• Try it: Where in the entries below does "machen" appear? Copy every line that has it.

• Provided information:
○ ○ ○ ○ ○
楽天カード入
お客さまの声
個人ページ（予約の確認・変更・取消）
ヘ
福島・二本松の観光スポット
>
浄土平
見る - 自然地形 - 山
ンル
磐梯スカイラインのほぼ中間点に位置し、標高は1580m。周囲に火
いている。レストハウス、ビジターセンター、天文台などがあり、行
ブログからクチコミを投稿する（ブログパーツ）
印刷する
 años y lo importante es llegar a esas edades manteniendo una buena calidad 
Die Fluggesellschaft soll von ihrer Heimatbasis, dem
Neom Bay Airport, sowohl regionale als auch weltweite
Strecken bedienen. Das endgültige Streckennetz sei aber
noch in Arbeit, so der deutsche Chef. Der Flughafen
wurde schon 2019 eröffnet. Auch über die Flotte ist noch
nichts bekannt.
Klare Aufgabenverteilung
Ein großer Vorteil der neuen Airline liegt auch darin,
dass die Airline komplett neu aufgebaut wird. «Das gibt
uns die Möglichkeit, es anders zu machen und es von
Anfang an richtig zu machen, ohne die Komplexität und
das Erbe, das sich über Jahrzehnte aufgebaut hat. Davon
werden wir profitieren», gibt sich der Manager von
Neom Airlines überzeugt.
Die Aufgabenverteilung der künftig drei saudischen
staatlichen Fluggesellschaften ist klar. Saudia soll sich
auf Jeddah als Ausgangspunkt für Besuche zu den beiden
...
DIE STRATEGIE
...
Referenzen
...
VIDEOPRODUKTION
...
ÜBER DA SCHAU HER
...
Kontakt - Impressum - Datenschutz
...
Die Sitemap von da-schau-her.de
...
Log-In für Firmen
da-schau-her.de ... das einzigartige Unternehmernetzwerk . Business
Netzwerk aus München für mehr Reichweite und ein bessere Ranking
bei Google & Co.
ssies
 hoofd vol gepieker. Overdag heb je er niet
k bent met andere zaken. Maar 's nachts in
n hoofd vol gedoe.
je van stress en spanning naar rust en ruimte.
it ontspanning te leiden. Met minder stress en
○ ○ ○ ○ ○
• Exercise solution:
uns die Möglichkeit, es anders zu machen und es von
Anfang an richtig zu machen, ohne die Komplexität und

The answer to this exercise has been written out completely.